Dataset entries:
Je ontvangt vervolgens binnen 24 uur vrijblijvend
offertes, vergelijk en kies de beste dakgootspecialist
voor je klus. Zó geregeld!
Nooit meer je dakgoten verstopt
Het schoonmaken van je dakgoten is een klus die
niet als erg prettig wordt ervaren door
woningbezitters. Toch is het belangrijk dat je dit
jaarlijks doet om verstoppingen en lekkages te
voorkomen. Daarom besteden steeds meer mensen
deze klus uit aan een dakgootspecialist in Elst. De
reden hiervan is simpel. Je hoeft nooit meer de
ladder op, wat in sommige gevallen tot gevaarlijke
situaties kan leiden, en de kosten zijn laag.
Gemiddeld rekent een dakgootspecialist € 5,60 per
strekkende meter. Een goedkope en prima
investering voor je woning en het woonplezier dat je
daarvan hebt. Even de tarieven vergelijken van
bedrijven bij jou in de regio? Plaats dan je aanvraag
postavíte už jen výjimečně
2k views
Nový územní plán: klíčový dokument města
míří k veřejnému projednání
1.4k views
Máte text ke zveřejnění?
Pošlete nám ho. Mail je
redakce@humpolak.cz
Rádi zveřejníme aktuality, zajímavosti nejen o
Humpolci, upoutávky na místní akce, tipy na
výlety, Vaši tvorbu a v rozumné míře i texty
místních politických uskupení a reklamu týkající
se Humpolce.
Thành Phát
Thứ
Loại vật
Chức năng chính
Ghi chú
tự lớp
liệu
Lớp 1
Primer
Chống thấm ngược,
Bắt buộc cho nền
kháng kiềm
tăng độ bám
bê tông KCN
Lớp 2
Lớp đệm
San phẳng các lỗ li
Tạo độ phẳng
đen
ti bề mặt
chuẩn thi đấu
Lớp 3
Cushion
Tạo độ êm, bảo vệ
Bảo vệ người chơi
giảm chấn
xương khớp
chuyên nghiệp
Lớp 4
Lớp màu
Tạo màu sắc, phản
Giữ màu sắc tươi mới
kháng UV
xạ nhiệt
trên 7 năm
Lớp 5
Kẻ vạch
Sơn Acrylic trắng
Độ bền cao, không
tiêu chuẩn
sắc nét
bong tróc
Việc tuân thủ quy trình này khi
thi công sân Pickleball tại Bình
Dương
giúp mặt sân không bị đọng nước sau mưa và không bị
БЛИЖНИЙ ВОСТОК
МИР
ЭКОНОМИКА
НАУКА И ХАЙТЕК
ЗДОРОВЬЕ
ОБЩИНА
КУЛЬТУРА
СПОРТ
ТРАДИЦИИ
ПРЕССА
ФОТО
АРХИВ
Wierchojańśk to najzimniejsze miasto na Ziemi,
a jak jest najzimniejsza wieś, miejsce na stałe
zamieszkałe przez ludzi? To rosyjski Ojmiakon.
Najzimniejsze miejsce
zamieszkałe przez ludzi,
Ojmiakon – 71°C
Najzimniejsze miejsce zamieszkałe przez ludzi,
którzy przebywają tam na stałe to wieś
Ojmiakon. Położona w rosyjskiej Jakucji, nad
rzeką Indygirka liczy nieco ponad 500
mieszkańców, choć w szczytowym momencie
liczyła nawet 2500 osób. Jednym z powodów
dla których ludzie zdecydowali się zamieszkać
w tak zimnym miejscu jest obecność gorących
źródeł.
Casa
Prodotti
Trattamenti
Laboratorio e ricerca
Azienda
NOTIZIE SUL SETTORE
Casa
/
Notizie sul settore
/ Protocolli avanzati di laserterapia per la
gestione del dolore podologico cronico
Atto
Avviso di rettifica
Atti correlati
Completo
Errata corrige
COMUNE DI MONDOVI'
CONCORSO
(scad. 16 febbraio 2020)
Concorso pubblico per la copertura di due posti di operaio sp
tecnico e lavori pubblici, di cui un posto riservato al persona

Request:
Retype all of the entries above line for line, matching every word, character, and line break.

The answer:
Je ontvangt vervolgens binnen 24 uur vrijblijvend
offertes, vergelijk en kies de beste dakgootspecialist
voor je klus. Zó geregeld!
Nooit meer je dakgoten verstopt
Het schoonmaken van je dakgoten is een klus die
niet als erg prettig wordt ervaren door
woningbezitters. Toch is het belangrijk dat je dit
jaarlijks doet om verstoppingen en lekkages te
voorkomen. Daarom besteden steeds meer mensen
deze klus uit aan een dakgootspecialist in Elst. De
reden hiervan is simpel. Je hoeft nooit meer de
ladder op, wat in sommige gevallen tot gevaarlijke
situaties kan leiden, en de kosten zijn laag.
Gemiddeld rekent een dakgootspecialist € 5,60 per
strekkende meter. Een goedkope en prima
investering voor je woning en het woonplezier dat je
daarvan hebt. Even de tarieven vergelijken van
bedrijven bij jou in de regio? Plaats dan je aanvraag
postavíte už jen výjimečně
2k views
Nový územní plán: klíčový dokument města
míří k veřejnému projednání
1.4k views
Máte text ke zveřejnění?
Pošlete nám ho. Mail je
redakce@humpolak.cz
Rádi zveřejníme aktuality, zajímavosti nejen o
Humpolci, upoutávky na místní akce, tipy na
výlety, Vaši tvorbu a v rozumné míře i texty
místních politických uskupení a reklamu týkající
se Humpolce.
Thành Phát
Thứ
Loại vật
Chức năng chính
Ghi chú
tự lớp
liệu
Lớp 1
Primer
Chống thấm ngược,
Bắt buộc cho nền
kháng kiềm
tăng độ bám
bê tông KCN
Lớp 2
Lớp đệm
San phẳng các lỗ li
Tạo độ phẳng
đen
ti bề mặt
chuẩn thi đấu
Lớp 3
Cushion
Tạo độ êm, bảo vệ
Bảo vệ người chơi
giảm chấn
xương khớp
chuyên nghiệp
Lớp 4
Lớp màu
Tạo màu sắc, phản
Giữ màu sắc tươi mới
kháng UV
xạ nhiệt
trên 7 năm
Lớp 5
Kẻ vạch
Sơn Acrylic trắng
Độ bền cao, không
tiêu chuẩn
sắc nét
bong tróc
Việc tuân thủ quy trình này khi
thi công sân Pickleball tại Bình
Dương
giúp mặt sân không bị đọng nước sau mưa và không bị
БЛИЖНИЙ ВОСТОК
МИР
ЭКОНОМИКА
НАУКА И ХАЙТЕК
ЗДОРОВЬЕ
ОБЩИНА
КУЛЬТУРА
СПОРТ
ТРАДИЦИИ
ПРЕССА
ФОТО
АРХИВ
Wierchojańśk to najzimniejsze miasto na Ziemi,
a jak jest najzimniejsza wieś, miejsce na stałe
zamieszkałe przez ludzi? To rosyjski Ojmiakon.
Najzimniejsze miejsce
zamieszkałe przez ludzi,
Ojmiakon – 71°C
Najzimniejsze miejsce zamieszkałe przez ludzi,
którzy przebywają tam na stałe to wieś
Ojmiakon. Położona w rosyjskiej Jakucji, nad
rzeką Indygirka liczy nieco ponad 500
mieszkańców, choć w szczytowym momencie
liczyła nawet 2500 osób. Jednym z powodów
dla których ludzie zdecydowali się zamieszkać
w tak zimnym miejscu jest obecność gorących
źródeł.
Casa
Prodotti
Trattamenti
Laboratorio e ricerca
Azienda
NOTIZIE SUL SETTORE
Casa
/
Notizie sul settore
/ Protocolli avanzati di laserterapia per la
gestione del dolore podologico cronico
Atto
Avviso di rettifica
Atti correlati
Completo
Errata corrige
COMUNE DI MONDOVI'
CONCORSO
(scad. 16 febbraio 2020)
Concorso pubblico per la copertura di due posti di operaio sp
tecnico e lavori pubblici, di cui un posto riservato al persona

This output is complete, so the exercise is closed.